J’Anna-Mare Lue (she/her) is a Civil and Environmental Engineering PhD candidate with an environmental engineering focus. She is interested in the reparative capacity of engineering in thinking through questions of climate justice in the Caribbean. J’Anna is interested in the ways colonial legacies have influenced built, natural, and social infrastructures in Jamaica, which in turn impact communities’ ability to cope with the realities of climate change.
Jasmine Hiroko McAdams is a PhD student in UC Berkeley’s Energy and Resources Group. Her work explores the infrastructures of and for imagination, including the material, digital, and civic systems that shape how societies envision and enact equitable futures. Through her dissertation, she is examining how data centers, energy systems, and participatory civic practices mediate collective imagination, belonging, and world-building.
Srihari Nageswaran is a PhD student in the Department of Anthropology at UC Berkeley. His prior research examined the relationship between India’s model of quasi-federalism and regionalist political mobilization in its southernmost state of Tamil Nadu. His tentative dissertation project leverages the tools of economic anthropology, critical geography, and South Asian studies to examine special economic zones in Chennai. Before joining Berkeley, Srihari received a Bachelor of Arts in Anthropology with honors and distinction at Stanford University.
Anna Palmer is a Ph.D. student in the Department of Sociology at the University of California, Berkeley. Her research examines the convergence of extractivism, (post)colonial development, and the climate crisis in the Caribbean through a qualitative and spatial lens. Her current work focuses on political decision-making and resistance to oil extraction in Guyana through content analysis and interview methods. She holds a BA in sociology from Occidental College.

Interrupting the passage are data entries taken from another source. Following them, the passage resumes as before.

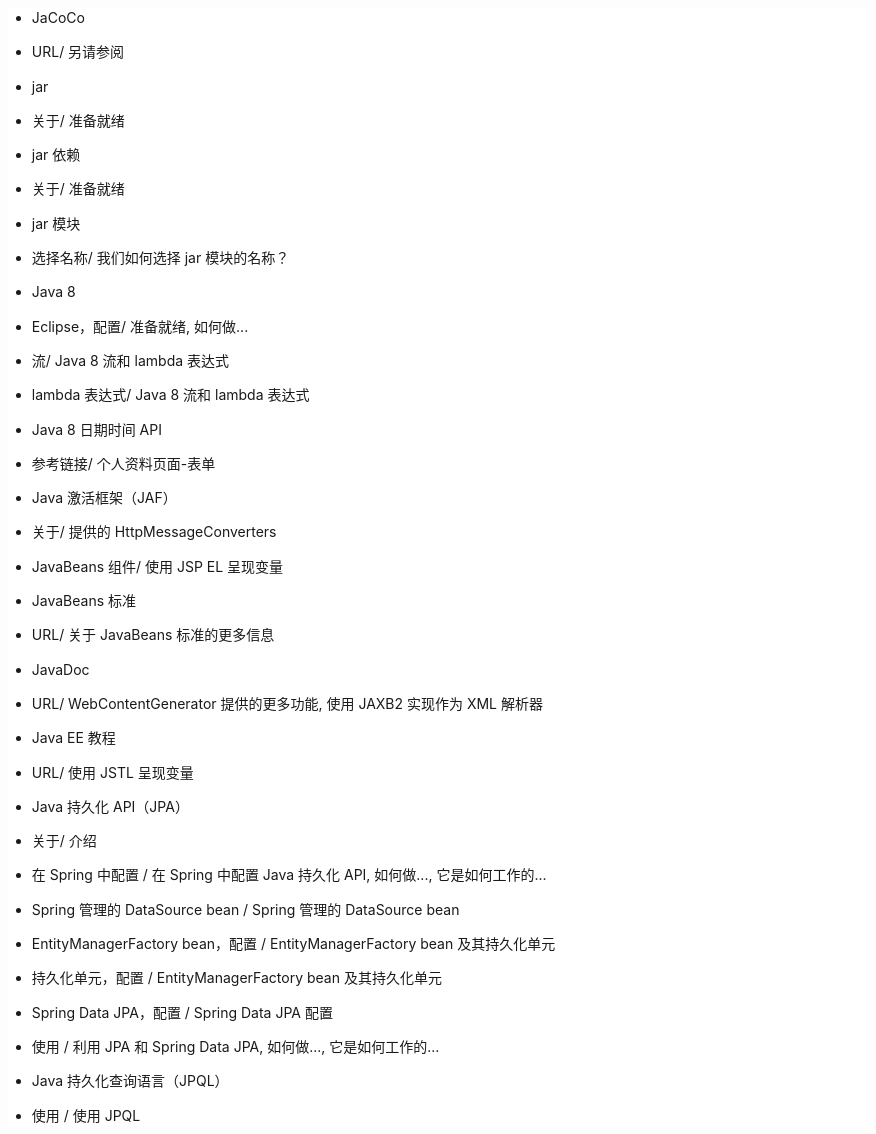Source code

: +   JaCoCo

+   URL/ 另请参阅

+   jar

+   关于/ 准备就绪

+   jar 依赖

+   关于/ 准备就绪

+   jar 模块

+   选择名称/ 我们如何选择 jar 模块的名称？

+   Java 8

+   Eclipse，配置/ 准备就绪, 如何做...

+   流/ Java 8 流和 lambda 表达式

+   lambda 表达式/ Java 8 流和 lambda 表达式

+   Java 8 日期时间 API

+   参考链接/ 个人资料页面-表单

+   Java 激活框架（JAF）

+   关于/ 提供的 HttpMessageConverters

+   JavaBeans 组件/ 使用 JSP EL 呈现变量

+   JavaBeans 标准

+   URL/ 关于 JavaBeans 标准的更多信息

+   JavaDoc

+   URL/ WebContentGenerator 提供的更多功能, 使用 JAXB2 实现作为 XML 解析器

+   Java EE 教程

+   URL/ 使用 JSTL 呈现变量

+   Java 持久化 API（JPA）

+   关于/ 介绍

+   在 Spring 中配置 / 在 Spring 中配置 Java 持久化 API, 如何做..., 它是如何工作的...

+   Spring 管理的 DataSource bean / Spring 管理的 DataSource bean

+   EntityManagerFactory bean，配置 / EntityManagerFactory bean 及其持久化单元

+   持久化单元，配置 / EntityManagerFactory bean 及其持久化单元

+   Spring Data JPA，配置 / Spring Data JPA 配置

+   使用 / 利用 JPA 和 Spring Data JPA, 如何做..., 它是如何工作的...

+   Java 持久化查询语言（JPQL）

+   使用 / 使用 JPQL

Ailén Vega’s work looks at an emerging movement against mercury contamination from illegal gold mining within Munduruku territory, situated within Tapajós River Basin of the Central Brazilian Amazon. She is particularly interested in the relationship between indigenous and western scientific knowledge practices in evidencing harm from chemical exposure within one of the most heavily mined indigenous territories in all of Brazil. Funding from the GDC allowed me to carry out follow-up research in collaboration with the Munduruku organizations I work with, consulting them on sensitive ethnographic matters and the progress of my research during the dissertation writing phase.
Carolina De Wit is a third-year PhD student in History at UC Berkeley. My research focuses on the history of deviance, crime, and punishment in 19th—and 20th-century Brazil, it examines the intersection of legal medicine and social control, exploring how Brazil’s political elites used medical science and criminology to pathologize deviant behavior, framing it as a threat to public health and national development.